Skojarzenia z Rayne mile widziane
Akt drugi rozgrywa się w małym miasteczku Redeye w Stanach Zjednoczonych. Spookhouse, zaalarmowane raportem o zmarłych powstających z grobów, wysyła Strangera wraz z Hiramem, osobą, która potrafi wyczuwać negatywne myśli względem siebie, aby zbadali sprawę i wyeliminowali zagrożenie. Na miejscu jest już Scat Dazzle, były muzyk jazzowy, w którego ciele mieszka potężne loa voodoo, sam Baron Samedi. Oczywiście, żeby nie było za łatwo, już w pociągu bohaterowie zostają zaatakowani przez nieznane, żądne zemsty siły, a po dotarciu na miejsce Scat Dazzle znowu, jak to określa Stranger, jest martwy. Trzeba więc ewakuować pozostałą przy życiu populację i uciszyć zombie.
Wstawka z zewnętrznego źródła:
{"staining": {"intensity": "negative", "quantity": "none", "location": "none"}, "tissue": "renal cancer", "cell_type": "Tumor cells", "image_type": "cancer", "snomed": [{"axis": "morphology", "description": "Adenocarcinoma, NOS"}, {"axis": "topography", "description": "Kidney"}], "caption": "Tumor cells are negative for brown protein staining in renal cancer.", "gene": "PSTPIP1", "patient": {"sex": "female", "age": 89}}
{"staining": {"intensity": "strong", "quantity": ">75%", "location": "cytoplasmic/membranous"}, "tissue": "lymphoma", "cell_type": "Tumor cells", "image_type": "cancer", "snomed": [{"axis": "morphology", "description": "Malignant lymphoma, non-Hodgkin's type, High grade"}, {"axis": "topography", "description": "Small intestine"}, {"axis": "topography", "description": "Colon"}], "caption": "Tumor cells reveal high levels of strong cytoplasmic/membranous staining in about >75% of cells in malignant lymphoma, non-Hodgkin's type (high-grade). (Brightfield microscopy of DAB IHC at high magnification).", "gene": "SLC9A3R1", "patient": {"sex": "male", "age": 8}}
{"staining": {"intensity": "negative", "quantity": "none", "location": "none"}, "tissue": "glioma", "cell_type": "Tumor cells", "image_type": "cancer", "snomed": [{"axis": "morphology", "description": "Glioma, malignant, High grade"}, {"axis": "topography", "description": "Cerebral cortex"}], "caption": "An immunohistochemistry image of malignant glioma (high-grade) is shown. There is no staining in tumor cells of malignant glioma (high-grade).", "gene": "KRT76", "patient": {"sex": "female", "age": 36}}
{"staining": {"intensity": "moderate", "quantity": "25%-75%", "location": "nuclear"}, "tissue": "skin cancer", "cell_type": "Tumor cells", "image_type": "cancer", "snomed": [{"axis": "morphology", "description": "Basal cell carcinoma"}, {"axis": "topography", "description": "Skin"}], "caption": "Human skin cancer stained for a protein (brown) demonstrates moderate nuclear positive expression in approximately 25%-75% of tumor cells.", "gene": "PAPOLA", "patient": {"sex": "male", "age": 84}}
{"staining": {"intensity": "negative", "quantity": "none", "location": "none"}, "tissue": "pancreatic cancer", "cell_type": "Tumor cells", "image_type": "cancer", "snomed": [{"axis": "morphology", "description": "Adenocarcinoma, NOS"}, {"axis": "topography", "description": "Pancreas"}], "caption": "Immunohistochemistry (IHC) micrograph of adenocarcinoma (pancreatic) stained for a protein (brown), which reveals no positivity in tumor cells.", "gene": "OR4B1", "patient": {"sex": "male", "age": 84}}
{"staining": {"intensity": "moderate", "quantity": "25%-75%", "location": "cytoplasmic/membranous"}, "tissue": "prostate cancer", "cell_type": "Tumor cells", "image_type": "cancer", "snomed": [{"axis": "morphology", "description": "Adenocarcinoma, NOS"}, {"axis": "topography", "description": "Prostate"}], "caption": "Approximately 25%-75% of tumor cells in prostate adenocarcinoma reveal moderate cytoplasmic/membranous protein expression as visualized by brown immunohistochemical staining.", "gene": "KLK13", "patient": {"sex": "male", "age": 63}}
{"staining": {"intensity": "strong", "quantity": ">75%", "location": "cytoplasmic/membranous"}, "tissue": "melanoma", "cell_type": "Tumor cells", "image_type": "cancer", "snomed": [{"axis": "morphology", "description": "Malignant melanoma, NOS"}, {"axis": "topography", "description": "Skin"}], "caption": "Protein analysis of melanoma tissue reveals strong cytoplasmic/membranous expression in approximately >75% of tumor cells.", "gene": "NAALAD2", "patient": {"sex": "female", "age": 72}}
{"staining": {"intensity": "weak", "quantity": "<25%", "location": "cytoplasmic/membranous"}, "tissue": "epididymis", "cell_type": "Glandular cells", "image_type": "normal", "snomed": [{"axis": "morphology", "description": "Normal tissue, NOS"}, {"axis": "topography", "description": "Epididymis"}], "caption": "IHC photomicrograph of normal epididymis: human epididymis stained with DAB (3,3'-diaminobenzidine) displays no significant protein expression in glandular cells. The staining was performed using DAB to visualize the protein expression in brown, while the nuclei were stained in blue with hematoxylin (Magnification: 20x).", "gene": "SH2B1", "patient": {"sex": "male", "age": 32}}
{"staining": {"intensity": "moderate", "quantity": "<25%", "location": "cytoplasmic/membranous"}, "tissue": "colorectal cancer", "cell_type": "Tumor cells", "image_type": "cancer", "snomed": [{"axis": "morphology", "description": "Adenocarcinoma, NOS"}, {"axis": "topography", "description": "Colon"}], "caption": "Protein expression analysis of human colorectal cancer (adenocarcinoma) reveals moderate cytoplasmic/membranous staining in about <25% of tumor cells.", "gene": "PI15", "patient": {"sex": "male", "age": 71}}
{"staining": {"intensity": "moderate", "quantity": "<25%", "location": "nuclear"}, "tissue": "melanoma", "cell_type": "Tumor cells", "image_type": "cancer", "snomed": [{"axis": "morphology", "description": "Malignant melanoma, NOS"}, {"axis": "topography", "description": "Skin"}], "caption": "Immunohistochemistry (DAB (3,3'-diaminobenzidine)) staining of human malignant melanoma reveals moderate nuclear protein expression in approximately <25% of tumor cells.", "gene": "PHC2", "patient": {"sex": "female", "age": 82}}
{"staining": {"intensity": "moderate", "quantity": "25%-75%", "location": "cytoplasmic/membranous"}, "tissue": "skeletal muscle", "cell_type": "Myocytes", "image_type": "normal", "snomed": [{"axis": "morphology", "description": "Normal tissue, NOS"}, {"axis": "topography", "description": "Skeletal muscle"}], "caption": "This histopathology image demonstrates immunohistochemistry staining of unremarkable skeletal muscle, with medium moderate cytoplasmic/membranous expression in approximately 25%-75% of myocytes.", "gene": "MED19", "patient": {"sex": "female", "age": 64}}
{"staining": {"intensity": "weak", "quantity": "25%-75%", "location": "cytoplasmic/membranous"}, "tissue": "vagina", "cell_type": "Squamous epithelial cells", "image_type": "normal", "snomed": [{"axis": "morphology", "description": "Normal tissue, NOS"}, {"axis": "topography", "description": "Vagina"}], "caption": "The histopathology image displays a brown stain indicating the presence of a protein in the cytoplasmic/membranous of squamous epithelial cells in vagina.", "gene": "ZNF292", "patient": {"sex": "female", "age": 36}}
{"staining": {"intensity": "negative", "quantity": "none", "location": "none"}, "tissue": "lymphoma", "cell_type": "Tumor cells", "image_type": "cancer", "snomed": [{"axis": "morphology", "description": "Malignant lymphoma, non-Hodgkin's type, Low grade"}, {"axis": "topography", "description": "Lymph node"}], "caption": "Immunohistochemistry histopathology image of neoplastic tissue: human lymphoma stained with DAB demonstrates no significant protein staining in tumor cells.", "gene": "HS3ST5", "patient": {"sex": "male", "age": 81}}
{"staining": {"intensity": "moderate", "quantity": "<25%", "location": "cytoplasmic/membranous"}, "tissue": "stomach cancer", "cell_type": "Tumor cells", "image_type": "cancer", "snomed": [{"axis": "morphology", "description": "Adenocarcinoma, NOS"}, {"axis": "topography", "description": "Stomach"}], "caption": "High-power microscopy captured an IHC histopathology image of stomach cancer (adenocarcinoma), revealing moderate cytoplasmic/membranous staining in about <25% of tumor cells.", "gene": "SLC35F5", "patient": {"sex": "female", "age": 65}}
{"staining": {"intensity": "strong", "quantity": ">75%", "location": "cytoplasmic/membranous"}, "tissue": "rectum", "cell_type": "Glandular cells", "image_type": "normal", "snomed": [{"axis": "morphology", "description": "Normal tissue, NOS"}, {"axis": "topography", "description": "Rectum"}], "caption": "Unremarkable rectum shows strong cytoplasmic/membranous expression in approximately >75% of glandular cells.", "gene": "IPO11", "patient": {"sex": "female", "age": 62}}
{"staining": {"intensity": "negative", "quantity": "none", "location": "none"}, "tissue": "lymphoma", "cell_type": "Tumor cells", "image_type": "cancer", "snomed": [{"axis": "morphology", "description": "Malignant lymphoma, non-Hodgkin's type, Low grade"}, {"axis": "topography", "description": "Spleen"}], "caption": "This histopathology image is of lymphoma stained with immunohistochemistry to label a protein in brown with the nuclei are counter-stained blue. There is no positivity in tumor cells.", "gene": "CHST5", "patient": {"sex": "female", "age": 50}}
Trzecia sprawa, jaką prowadzi Stranger, przenosi do Chicago w latach trzydziestych dwudziestego wieku. Al Capone zgadał się z niemieckim naukowcem i tworzy z martwych gangsterów frankenmobsterów, pozszywane, wskrzeszone wersje ich samych. Tym razem sparowany z Icepickiem, jednym z mutantów stworzonych przez szalonego doktora, Joshua ma za zadanie zniszczyć ich fabrykę. Od razu przyznam, że moim zdaniem jest to najsłabszy akt w całej grze i nienawidzę do niego wracać.
Wsiąść do pociągu byle jakiego
Ostatni akt dzieje się w posiadłości Hamiltona Killiana, byłego agenta Spookhouse, obecnie nie do końca sprawnego psychicznie, ze względu na śmierć żony. Killian przed odejściem był lepszy od Strangera, jednak jego problemy mentalne sprawiły, iż dowódca musiał wysłać go na wcześniejszą, przymusową emeryturę. To, co z początku wydaje się wołaniem o pomoc, kryje w sobie drugie, niezwykle pokręcone dno. Tym razem Strangerowi towarzyszy Moloch, demon, wygnany z piekła który nie jest agentem, ale według dowództwa stanowi idealny materiał nań.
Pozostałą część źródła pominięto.